__INSTRUCTIONS TO FOLLOW__: Identify each line below containing the string "size" and copy it.

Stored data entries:
-- Opening Marker --
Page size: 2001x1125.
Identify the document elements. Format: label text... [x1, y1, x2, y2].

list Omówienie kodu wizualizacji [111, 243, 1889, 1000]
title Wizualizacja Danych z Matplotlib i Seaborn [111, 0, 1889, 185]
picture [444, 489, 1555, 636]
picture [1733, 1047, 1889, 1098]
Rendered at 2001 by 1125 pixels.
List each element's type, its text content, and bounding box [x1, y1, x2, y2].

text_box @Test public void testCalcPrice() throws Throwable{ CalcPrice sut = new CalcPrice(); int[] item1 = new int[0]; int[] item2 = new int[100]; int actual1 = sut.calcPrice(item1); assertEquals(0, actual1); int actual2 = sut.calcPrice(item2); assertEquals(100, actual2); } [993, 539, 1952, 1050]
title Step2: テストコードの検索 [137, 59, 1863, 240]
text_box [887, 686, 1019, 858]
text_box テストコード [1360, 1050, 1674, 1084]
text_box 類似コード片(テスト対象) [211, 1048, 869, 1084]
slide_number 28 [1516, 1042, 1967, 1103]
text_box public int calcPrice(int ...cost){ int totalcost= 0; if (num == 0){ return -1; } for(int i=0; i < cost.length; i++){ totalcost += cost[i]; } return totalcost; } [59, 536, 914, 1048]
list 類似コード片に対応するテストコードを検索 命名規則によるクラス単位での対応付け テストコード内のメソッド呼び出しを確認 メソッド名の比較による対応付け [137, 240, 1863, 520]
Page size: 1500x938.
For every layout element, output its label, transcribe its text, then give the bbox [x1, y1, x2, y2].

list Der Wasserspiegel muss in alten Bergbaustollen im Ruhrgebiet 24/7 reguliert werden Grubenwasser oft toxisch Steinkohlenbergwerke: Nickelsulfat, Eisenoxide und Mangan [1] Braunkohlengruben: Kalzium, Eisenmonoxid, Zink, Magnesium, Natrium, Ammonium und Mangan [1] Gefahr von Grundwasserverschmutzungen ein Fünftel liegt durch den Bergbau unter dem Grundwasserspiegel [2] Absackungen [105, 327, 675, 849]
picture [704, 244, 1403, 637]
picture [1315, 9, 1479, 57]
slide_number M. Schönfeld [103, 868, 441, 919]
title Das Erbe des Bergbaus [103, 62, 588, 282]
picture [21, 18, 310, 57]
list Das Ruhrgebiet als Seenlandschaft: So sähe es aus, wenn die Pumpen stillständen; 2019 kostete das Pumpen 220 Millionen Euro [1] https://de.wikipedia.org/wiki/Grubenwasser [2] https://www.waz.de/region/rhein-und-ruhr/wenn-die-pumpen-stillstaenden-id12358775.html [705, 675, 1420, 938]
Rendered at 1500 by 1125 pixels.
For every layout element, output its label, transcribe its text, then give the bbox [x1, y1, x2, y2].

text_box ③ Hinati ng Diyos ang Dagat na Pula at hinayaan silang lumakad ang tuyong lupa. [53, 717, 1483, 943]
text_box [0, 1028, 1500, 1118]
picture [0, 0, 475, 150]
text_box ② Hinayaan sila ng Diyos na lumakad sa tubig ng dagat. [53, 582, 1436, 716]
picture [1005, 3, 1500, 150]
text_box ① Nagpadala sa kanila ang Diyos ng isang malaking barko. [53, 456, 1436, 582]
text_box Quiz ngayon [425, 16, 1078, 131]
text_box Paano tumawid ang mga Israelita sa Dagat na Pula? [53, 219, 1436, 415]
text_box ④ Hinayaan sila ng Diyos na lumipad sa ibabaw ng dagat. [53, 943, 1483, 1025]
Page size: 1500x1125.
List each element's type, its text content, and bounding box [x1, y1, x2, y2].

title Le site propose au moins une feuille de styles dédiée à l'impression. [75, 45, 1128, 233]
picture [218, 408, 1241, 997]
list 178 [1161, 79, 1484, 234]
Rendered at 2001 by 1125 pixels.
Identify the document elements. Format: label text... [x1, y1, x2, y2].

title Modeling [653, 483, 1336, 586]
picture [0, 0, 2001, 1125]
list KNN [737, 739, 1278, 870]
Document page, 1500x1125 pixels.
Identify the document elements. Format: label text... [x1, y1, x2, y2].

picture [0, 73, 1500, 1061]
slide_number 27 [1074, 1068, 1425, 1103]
-- Closing Marker --
__RESPONSE__:
Page size: 2001x1125.
Page size: 1500x938.
Page size: 1500x1125.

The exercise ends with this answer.